Cela fait partie des jeux de rôle de l’été : comme il y a les intermittents, les organisateurs de festivals et le ministère de la Culture, montent sur scène - quand vient la chaleur estivale - les syndicats agricoles, les organisations de l’industrie alimentaire opposées à la grande distribution avec pour compléter le casting les ministres de l’Economie et de l’Agriculture. Le thème de la pièce ne varie pas : les méchants distributeurs lancés dans une guerre des prix sans merci sont accusés de tordre le cou à leurs fournisseurs. Elle s’est jouée, le 17 juillet, à Bercy, sans le ministre de l’Agriculture, Stéphane Le Foll. Pris d’un malaise hier lors d’une visite à Carcassonne, il a passé, dès son retour à Paris, des examens (qui n’ont rien décelé d’anormal) au Val-de-Grâce. C’est un représentant de son ministère qui était donc au côté d’Arnaud Montebourg, le ministre de l’Economie, pour recevoir les représentants des organisations professionnelles et quelques patrons, dont Michel-Edouard Leclerc, le président des centres Leclerc.

Pas d’interdiction

Le décor a, cette fois, été planté par un double courrier adressé au Premier ministre, Manuel Valls, d’abord le 11 juin par les trois organisations de la filière agroalimentaire (Ania, Coop de France et FNSEA), ensuite le 16 juin par la Fédération du commerce et de la distribution (FCD). Les premiers faisaient part au Premier ministre de leur « vive inquiétude » face « aux ravages de la guerre des prix », selon eux « entretenue […] par les enseignes de la grande distribution », la seconde alertait Manuel Valls sur le fait que si « la déflation actuelle […] est une réalité », celle-ci « résulte avant tout d’une situation économique exceptionnelle de recul du pouvoir d’achat […] qui renforce la compétition entre tous les acteurs. »

Il était difficile, en effet, pour le représentant des groupes de distribution intégrés de prendre le contre-pied de ses deux principaux adhérents, Carrefour et Casino dont les stratégies de baisses des prix sont sans ambiguïté. « Les enquêtes de la DGCCRF ces dernières semaines semblent indiquer l’existence d’abus et de pratiques en contradiction avec la loi depuis début 2014 » comme la « demande de baisse de tarif au lendemain de la signature du contrat » ou des « demandes de ristournes non prévues au contrat et sous la menace de rupture de déréférencement », a souligné Arnaud Montebourg dans un communiqué.

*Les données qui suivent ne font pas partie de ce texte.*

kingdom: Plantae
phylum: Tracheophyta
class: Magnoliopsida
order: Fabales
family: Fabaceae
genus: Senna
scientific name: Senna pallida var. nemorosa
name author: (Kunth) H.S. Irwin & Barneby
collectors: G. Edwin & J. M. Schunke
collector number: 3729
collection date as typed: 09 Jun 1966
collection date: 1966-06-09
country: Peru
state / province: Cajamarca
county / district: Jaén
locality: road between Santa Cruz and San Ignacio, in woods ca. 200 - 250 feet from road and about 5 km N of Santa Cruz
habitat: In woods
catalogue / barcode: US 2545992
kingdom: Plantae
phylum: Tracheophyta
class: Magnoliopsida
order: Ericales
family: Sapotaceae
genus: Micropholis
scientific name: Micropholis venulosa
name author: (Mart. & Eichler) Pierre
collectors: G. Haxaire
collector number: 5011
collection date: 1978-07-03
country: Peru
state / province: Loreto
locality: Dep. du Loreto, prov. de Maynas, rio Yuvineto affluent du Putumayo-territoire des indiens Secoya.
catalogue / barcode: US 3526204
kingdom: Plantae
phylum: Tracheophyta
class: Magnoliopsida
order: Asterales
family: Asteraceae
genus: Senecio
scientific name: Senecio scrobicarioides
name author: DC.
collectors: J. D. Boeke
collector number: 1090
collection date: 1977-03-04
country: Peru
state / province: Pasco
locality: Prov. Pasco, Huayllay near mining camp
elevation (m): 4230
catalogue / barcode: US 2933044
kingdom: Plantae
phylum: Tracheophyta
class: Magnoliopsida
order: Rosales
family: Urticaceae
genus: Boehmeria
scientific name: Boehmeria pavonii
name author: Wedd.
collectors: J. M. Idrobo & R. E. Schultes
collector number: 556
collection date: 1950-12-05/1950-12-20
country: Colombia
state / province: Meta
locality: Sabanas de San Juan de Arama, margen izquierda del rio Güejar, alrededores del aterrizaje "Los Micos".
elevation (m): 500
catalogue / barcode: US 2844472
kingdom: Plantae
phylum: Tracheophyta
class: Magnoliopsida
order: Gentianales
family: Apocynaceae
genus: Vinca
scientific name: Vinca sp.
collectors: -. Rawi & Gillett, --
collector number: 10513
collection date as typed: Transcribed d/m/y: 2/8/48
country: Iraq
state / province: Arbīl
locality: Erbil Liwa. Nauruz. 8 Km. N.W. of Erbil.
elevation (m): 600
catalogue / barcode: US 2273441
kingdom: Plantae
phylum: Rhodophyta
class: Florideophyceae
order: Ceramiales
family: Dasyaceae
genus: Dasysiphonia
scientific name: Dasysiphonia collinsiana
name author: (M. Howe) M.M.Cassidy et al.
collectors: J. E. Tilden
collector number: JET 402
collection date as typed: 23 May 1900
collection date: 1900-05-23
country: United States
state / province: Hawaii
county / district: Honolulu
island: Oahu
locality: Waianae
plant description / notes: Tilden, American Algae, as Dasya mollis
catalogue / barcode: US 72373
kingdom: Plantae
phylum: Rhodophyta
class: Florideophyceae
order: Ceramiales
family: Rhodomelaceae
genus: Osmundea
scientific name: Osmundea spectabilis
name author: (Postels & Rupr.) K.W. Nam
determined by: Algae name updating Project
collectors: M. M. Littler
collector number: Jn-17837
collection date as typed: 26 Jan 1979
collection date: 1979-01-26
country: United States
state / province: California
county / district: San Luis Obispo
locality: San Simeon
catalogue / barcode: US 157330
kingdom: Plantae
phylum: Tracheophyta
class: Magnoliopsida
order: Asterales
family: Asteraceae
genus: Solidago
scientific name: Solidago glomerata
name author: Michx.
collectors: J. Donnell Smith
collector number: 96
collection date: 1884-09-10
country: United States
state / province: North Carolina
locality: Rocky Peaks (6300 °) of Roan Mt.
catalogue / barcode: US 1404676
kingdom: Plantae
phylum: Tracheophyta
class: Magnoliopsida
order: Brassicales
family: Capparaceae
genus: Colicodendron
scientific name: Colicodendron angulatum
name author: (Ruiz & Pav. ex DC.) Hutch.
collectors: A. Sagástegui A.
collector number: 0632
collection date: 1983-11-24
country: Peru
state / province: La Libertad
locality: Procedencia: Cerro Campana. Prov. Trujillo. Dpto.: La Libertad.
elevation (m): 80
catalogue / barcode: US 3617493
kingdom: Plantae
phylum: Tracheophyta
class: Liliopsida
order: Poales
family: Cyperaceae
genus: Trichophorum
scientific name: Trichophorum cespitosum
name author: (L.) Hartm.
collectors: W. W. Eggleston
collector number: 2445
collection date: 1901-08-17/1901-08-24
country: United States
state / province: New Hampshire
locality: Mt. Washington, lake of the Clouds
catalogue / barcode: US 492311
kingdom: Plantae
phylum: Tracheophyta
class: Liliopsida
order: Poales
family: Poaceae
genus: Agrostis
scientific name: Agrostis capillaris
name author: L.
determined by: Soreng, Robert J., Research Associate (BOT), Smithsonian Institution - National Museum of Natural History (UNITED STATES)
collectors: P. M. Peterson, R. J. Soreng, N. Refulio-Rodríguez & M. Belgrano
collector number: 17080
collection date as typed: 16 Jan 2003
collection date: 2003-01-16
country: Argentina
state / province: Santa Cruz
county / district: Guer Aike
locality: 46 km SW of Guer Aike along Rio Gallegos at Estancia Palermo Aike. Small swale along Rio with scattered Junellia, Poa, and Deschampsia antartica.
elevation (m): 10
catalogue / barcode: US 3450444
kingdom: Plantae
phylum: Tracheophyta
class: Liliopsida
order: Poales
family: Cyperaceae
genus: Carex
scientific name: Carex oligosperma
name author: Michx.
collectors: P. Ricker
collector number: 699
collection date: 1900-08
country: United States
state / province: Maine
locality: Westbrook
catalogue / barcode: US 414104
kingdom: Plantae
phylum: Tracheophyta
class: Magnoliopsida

Le gouvernement a annoncé qu’un rapport sur ces contrôles serait remis dans l’été et que les sanctions éventuellement prononcées seraient rendues publiques, selon l’AFP citant « plusieurs sources ». Les décrets d’application de la nouvelle loi Hamon, qui prévoit un durcissement de ces sanctions, seront publiés d’ici quelques jours, a encore annoncé le ministre aux participants.

Ferme avec les distributeurs, Arnaud Montebourg a néanmoins affiché son intention de respecter la loi, toute la loi. Il ne demandera donc pas la suppression des comparateurs de prix. Et pour cause. Au coeur de l’été, Bercy compte beaucoup sur son comparateur de prix des carburants. Enfin, le ministre de l’Economie devrait lancer une concertation avec les PME de l’alimentaire afin d’étendre des accords déjà conclus par la FCD et Leclerc avec la FEEF. En attendant,la réunion du 17 juillet a laissé les acteurs de l’agroalimentaire sur leur faim.